Quelles ambitions un jeune mâle de sa carrure peut-il avoir ?
Plus les secondes passaient, plus le jeune Navnik sentait la fébrilité gagné en force. Et si elle réagissait mal ? Ne pouvait-il s’empêcher de se demander. Quand elle finit par lui révéler son nom, Oreka reprit son souffle.
- Et moi Shiro, enchantée, Oreka. Disait-elle plus exactement, mais avant même qu’elle n’eut terminé sa phrase l’apprenti laissa échapper un « Je sais. » précoce qui eut le don de l’embarrasser.
Alors qu’il se traitait mentalement de crétin, le silence revenait machiavéliquement s’éterniser. Ce fût elle qui le brisa en posant une question qui fit comprendre à Oreka qu’elle, elle ne le connaissait pas. Ni de vue, ni de nom. Il fût d’abord surpris, mais par la suite ça lui fit plaisir. Cela signifiait simplement qu’elle ne savait pas qu’elles rumeurs dénigrantes couraient le concernant. Il lui offrit un large sourire en lui répondant :
- Effectivement, je devrais m’entraîner avec mon mentor, mais celle-ci est occupée.
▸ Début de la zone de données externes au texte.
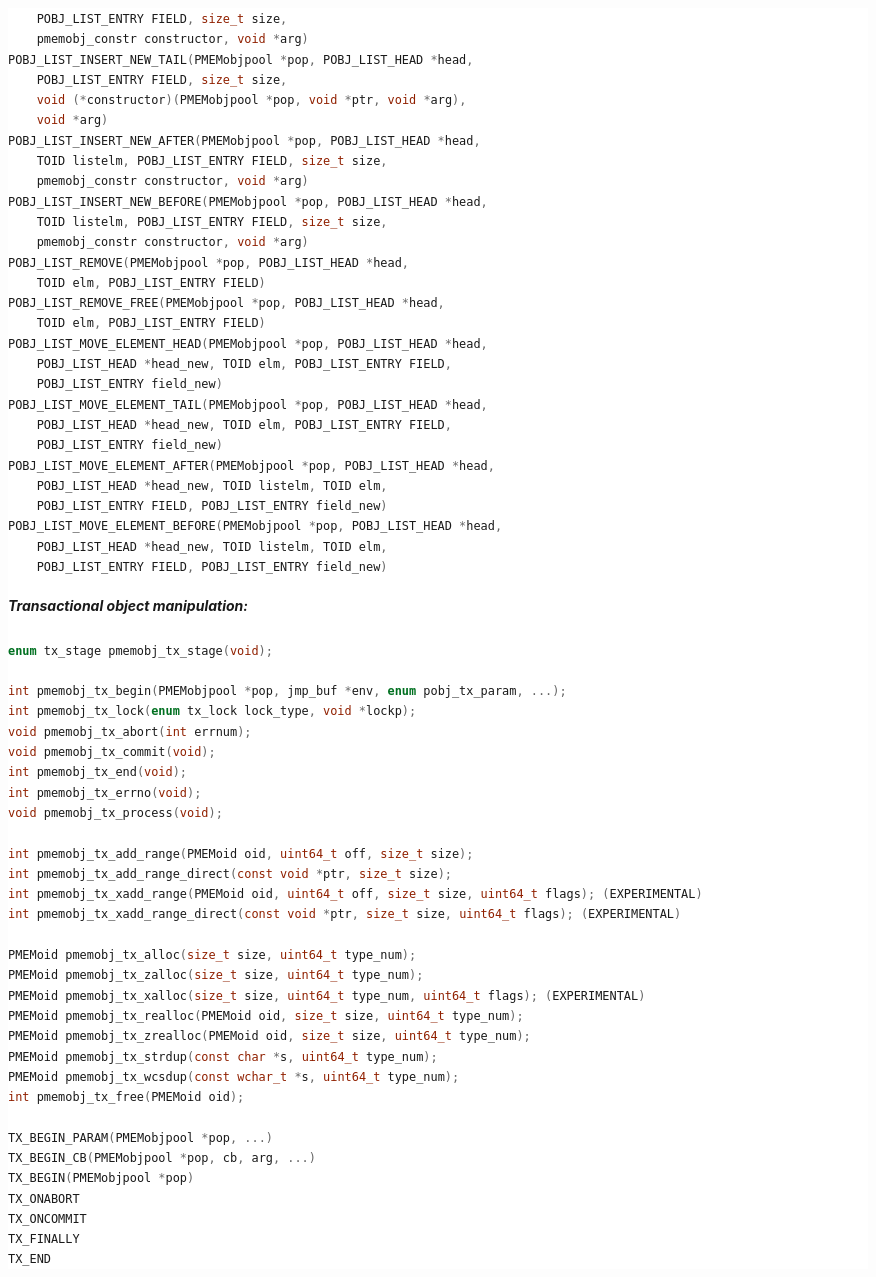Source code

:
```c
	POBJ_LIST_ENTRY FIELD, size_t size,
	pmemobj_constr constructor, void *arg)
POBJ_LIST_INSERT_NEW_TAIL(PMEMobjpool *pop, POBJ_LIST_HEAD *head,
	POBJ_LIST_ENTRY FIELD, size_t size,
	void (*constructor)(PMEMobjpool *pop, void *ptr, void *arg),
	void *arg)
POBJ_LIST_INSERT_NEW_AFTER(PMEMobjpool *pop, POBJ_LIST_HEAD *head,
	TOID listelm, POBJ_LIST_ENTRY FIELD, size_t size,
	pmemobj_constr constructor, void *arg)
POBJ_LIST_INSERT_NEW_BEFORE(PMEMobjpool *pop, POBJ_LIST_HEAD *head,
	TOID listelm, POBJ_LIST_ENTRY FIELD, size_t size,
	pmemobj_constr constructor, void *arg)
POBJ_LIST_REMOVE(PMEMobjpool *pop, POBJ_LIST_HEAD *head,
	TOID elm, POBJ_LIST_ENTRY FIELD)
POBJ_LIST_REMOVE_FREE(PMEMobjpool *pop, POBJ_LIST_HEAD *head,
	TOID elm, POBJ_LIST_ENTRY FIELD)
POBJ_LIST_MOVE_ELEMENT_HEAD(PMEMobjpool *pop, POBJ_LIST_HEAD *head,
	POBJ_LIST_HEAD *head_new, TOID elm, POBJ_LIST_ENTRY FIELD,
	POBJ_LIST_ENTRY field_new)
POBJ_LIST_MOVE_ELEMENT_TAIL(PMEMobjpool *pop, POBJ_LIST_HEAD *head,
	POBJ_LIST_HEAD *head_new, TOID elm, POBJ_LIST_ENTRY FIELD,
	POBJ_LIST_ENTRY field_new)
POBJ_LIST_MOVE_ELEMENT_AFTER(PMEMobjpool *pop, POBJ_LIST_HEAD *head,
	POBJ_LIST_HEAD *head_new, TOID listelm, TOID elm,
	POBJ_LIST_ENTRY FIELD, POBJ_LIST_ENTRY field_new)
POBJ_LIST_MOVE_ELEMENT_BEFORE(PMEMobjpool *pop, POBJ_LIST_HEAD *head,
	POBJ_LIST_HEAD *head_new, TOID listelm, TOID elm,
	POBJ_LIST_ENTRY FIELD, POBJ_LIST_ENTRY field_new)
```

##### Transactional object manipulation: #####

```c
enum tx_stage pmemobj_tx_stage(void);

int pmemobj_tx_begin(PMEMobjpool *pop, jmp_buf *env, enum pobj_tx_param, ...);
int pmemobj_tx_lock(enum tx_lock lock_type, void *lockp);
void pmemobj_tx_abort(int errnum);
void pmemobj_tx_commit(void);
int pmemobj_tx_end(void);
int pmemobj_tx_errno(void);
void pmemobj_tx_process(void);

int pmemobj_tx_add_range(PMEMoid oid, uint64_t off, size_t size);
int pmemobj_tx_add_range_direct(const void *ptr, size_t size);
int pmemobj_tx_xadd_range(PMEMoid oid, uint64_t off, size_t size, uint64_t flags); (EXPERIMENTAL)
int pmemobj_tx_xadd_range_direct(const void *ptr, size_t size, uint64_t flags); (EXPERIMENTAL)

PMEMoid pmemobj_tx_alloc(size_t size, uint64_t type_num);
PMEMoid pmemobj_tx_zalloc(size_t size, uint64_t type_num);
PMEMoid pmemobj_tx_xalloc(size_t size, uint64_t type_num, uint64_t flags); (EXPERIMENTAL)
PMEMoid pmemobj_tx_realloc(PMEMoid oid, size_t size, uint64_t type_num);
PMEMoid pmemobj_tx_zrealloc(PMEMoid oid, size_t size, uint64_t type_num);
PMEMoid pmemobj_tx_strdup(const char *s, uint64_t type_num);
PMEMoid pmemobj_tx_wcsdup(const wchar_t *s, uint64_t type_num);
int pmemobj_tx_free(PMEMoid oid);

TX_BEGIN_PARAM(PMEMobjpool *pop, ...)
TX_BEGIN_CB(PMEMobjpool *pop, cb, arg, ...)
TX_BEGIN(PMEMobjpool *pop)
TX_ONABORT
TX_ONCOMMIT
TX_FINALLY
TX_END
```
Et puis, je voulais savoir à quoi ressemblaient les entrainements avec une sentinelle. Il passa sa langue râpeuse sur ses lèvres et continua : C’est ce que tu allais faire, non ? T’entraîner ? Si tu le souhaites… puis-je me joindre à toi ?
Hassarda-t-il, peu désireux de se faire dire non. Il voulait vraiment s’entraîner, devenir fort… Et peut-être avoir un jour la chance d’être sentinelle plutôt qu’espion.